U.S. Sen. Kirsten Gillibrand (D-N.Y.) on Dec. 17 called for more federal money and oversight to shore up the nation’s aging dams following an Associated Press investigation that found scores of potentially troubling dams located near homes and communities across the country.
Gillibrand said new legislation in the works should ensure that federal standards are in place to make dams more resilient to extreme weather events that are becoming more common because of a changing climate. She also called for greater funding for federal grants to fix unsafe dams that pose a risk to the public.
“We should not wait for a catastrophic dam failure or major flooding event to spur us to action,” Gillibrand said in a letter to leaders of the Senate Environment and Public Works Committee, which is crafting a new water resources bill. Gillibrand is a member of the committee.
She cited an AP analysis published in November that used federal data and state open records laws to identify at least 1,688 high-hazard dams rated in poor or unsatisfactory conditions as of 2018 in 44 states and Puerto Rico. The AP analysis noted that the actual number is almost certainly higher because some states haven’t rated all their dams and several states declined to release full data.
The AP investigation focused on high-hazard dams—which could kill people if they were to fail—that were found by inspectors to be in the worst condition. Georgia led the way with 198 high-hazard dams in unsatisfactory or poor condition, followed by North Carolina with 168 and Pennsylvania with 145. New York had 48 such dams.
Inspection reports cited a variety of problems: leaks that can indicate a dam is failing internally; unrepaired erosion from past instances of overtopping; holes from burrowing animals; tree growth that can destabilize earthen dams; and spillways too small to handle a large flood.
The nation’s dams are on average more than a half-century old, but there is no national standard for inspecting them. That’s led to a patchwork of state regulations in which some high-hazard dams are inspected annually while others wait up to five years.
Gillibrand said lawmakers should “proactively address dam safety” in the next Water Resources Development Act, which authorizes programs overseen by the U.S. Army Corps of Engineers and other agencies related to levees and dams.

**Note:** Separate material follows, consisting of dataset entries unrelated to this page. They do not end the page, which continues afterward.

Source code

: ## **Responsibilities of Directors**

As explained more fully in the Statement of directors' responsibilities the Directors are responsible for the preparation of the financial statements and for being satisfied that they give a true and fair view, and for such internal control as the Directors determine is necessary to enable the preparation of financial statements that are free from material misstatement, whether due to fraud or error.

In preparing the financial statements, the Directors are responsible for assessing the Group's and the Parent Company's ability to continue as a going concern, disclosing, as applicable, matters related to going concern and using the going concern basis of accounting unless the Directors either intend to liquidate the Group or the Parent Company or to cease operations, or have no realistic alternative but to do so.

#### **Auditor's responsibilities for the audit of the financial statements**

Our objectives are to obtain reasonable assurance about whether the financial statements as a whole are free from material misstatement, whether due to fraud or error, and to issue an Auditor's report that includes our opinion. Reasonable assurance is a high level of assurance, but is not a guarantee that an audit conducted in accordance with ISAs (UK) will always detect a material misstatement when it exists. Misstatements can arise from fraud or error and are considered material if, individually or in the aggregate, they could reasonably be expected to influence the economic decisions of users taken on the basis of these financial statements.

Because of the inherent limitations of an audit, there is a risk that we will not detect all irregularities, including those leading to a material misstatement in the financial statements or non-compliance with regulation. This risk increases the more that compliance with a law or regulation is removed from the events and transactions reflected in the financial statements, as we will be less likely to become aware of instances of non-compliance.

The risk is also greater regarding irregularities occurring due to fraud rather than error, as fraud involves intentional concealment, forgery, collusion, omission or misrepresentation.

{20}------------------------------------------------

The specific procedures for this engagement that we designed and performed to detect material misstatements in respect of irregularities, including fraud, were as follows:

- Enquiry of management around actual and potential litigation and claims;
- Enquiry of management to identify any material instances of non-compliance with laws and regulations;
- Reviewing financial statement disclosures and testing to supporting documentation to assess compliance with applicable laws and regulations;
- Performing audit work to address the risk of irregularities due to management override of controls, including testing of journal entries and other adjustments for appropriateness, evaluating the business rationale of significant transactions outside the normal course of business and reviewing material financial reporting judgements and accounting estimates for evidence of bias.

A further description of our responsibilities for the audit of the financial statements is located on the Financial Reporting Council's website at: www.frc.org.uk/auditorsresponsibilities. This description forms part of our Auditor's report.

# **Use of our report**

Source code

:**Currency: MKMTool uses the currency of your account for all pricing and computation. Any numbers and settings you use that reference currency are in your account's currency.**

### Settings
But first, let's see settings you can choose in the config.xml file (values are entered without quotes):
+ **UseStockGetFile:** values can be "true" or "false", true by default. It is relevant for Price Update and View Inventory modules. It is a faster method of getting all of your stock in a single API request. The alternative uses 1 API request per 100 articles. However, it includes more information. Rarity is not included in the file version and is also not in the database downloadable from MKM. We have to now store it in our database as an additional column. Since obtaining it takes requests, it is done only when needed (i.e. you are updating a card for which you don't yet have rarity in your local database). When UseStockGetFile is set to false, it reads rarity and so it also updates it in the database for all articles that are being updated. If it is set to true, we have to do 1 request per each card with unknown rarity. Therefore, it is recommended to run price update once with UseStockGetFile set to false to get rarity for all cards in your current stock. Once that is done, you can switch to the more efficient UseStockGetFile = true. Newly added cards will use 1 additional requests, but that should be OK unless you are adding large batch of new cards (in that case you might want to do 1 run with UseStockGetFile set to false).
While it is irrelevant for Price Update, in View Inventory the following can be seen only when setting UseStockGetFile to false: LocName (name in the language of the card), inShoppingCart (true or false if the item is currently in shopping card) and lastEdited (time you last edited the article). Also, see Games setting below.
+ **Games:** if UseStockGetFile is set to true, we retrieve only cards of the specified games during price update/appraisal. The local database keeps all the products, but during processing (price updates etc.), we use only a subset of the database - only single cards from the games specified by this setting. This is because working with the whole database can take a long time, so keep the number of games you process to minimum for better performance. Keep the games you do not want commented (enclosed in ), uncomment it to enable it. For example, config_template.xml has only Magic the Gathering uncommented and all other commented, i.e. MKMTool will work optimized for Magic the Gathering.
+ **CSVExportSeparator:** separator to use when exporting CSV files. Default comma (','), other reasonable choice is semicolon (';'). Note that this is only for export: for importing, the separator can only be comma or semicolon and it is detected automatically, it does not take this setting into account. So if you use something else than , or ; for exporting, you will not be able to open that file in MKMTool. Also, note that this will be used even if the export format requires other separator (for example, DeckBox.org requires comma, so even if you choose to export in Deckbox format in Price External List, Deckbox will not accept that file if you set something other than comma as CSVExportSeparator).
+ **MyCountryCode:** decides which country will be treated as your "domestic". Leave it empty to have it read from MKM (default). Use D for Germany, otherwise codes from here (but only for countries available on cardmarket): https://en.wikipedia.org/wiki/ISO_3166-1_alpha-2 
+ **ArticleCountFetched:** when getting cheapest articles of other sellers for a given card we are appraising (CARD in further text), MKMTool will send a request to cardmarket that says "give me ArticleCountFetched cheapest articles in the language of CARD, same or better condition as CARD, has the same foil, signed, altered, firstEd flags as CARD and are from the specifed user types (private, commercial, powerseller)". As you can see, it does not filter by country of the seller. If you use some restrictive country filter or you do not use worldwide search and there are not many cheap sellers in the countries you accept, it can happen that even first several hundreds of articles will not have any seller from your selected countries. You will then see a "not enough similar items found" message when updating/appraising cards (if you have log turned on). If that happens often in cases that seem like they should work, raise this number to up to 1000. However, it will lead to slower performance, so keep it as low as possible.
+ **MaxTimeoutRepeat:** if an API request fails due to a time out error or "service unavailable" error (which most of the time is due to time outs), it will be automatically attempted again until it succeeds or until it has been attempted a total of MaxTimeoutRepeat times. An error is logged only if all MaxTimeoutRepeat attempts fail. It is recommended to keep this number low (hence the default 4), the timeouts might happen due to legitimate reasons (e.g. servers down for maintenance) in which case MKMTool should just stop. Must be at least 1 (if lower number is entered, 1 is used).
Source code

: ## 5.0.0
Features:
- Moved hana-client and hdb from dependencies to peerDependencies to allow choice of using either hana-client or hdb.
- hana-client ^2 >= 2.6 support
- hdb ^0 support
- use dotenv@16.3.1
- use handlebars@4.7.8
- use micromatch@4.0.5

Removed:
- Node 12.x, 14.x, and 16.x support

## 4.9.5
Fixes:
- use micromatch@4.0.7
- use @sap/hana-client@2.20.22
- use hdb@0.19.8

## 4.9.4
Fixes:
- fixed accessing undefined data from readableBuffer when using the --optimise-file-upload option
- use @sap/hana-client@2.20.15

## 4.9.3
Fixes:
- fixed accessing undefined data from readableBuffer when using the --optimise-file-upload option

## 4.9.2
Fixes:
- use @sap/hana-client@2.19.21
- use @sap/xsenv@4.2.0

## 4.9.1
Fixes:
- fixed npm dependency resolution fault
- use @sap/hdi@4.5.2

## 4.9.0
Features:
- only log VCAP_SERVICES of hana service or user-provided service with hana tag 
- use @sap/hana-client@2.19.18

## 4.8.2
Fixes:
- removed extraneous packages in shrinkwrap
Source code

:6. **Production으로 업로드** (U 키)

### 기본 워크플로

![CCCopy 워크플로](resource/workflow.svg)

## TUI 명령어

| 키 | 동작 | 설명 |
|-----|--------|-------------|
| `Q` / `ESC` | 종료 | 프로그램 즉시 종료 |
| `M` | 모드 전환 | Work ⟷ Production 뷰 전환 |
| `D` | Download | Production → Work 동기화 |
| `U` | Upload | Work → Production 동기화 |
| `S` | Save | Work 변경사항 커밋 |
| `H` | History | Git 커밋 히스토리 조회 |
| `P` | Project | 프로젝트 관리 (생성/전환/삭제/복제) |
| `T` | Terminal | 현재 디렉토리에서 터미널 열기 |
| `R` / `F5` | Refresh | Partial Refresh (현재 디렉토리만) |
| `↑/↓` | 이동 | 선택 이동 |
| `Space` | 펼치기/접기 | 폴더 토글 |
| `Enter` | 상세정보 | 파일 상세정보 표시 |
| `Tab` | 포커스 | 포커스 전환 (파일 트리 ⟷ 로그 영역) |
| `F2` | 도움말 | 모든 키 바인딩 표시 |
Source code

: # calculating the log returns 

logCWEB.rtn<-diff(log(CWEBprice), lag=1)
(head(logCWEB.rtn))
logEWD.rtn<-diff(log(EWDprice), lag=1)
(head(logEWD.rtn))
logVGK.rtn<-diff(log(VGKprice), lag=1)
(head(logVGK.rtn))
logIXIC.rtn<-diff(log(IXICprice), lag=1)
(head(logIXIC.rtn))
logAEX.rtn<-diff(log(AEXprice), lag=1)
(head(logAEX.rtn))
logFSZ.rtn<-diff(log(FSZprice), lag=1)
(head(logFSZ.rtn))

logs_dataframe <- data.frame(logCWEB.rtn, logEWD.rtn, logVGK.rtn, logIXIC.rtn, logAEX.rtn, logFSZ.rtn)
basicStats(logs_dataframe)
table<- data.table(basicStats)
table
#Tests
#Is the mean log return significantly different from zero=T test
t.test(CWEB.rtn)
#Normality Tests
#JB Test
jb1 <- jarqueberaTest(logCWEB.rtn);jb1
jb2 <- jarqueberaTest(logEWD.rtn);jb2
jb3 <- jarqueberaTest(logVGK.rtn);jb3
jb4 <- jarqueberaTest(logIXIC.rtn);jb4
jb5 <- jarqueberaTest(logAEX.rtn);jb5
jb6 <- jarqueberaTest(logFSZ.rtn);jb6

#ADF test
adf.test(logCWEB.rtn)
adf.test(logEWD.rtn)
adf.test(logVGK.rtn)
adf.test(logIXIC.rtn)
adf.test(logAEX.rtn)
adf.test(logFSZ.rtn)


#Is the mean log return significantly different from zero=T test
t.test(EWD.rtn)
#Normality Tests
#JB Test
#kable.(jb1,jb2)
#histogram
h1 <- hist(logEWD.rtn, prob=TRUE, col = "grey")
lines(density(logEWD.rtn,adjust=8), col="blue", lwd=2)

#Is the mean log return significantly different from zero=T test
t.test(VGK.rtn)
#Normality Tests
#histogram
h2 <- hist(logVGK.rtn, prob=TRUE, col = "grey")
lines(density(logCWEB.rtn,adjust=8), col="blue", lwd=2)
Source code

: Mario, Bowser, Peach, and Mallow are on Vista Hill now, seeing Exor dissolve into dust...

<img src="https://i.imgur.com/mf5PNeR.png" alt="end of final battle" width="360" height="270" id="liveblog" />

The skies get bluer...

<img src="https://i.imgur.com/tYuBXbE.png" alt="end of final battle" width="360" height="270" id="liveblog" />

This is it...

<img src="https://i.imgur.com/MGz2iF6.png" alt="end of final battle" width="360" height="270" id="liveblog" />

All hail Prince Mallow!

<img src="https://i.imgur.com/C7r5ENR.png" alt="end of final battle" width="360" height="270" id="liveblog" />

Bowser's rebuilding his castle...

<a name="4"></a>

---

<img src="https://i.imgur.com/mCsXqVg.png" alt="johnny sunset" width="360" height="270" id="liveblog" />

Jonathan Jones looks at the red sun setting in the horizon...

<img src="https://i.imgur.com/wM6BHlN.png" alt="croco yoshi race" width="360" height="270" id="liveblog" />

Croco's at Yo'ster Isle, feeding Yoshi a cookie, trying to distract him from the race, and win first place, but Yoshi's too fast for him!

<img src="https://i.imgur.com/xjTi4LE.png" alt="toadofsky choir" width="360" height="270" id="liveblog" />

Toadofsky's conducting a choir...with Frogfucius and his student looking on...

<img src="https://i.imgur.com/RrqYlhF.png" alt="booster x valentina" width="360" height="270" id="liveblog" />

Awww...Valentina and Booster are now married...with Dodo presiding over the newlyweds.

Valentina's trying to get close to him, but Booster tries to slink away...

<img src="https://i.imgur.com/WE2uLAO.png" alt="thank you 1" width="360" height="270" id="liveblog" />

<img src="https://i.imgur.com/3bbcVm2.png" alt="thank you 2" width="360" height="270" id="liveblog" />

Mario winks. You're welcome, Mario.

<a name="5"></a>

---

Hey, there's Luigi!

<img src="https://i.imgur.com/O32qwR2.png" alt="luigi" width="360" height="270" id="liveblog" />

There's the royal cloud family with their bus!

The 2016 version of that federal law authorized $445 million in grants over 10 years to repair, improve, or remove high-hazard dams that have failed safety standards and pose an unacceptable risk to the public. But Congress didn’t fund the $10 million annual allotments for 2017 or 2018, and funded just $10 million of the $25 million authorized for 2019.
A 2020 spending plan unveiled this week by House leaders would again allot $10 million for the program—well short of the $40 million authorized for this year under the 2016 law. The program’s authorization is to rise to $60 million in 2021.
Gillibrand said she will push for full funding for the program in 2021 while seeking to ensure that its regulations are flexible enough to channel aid to dam owners. She wants the Army Corps to be able to assist with the planning, design, and construction of nonfederal dam rehabilitation projects, especially if the dams were originally built by the Corps.
In 2019, the Federal Emergency Management Agency distributed a portion of the grant money to 26 states that applied. But the grants were limited to paying for preliminary steps such as risk assessments and engineering designs, not actual repairs. State or local entities were required to provide a 35 percent match.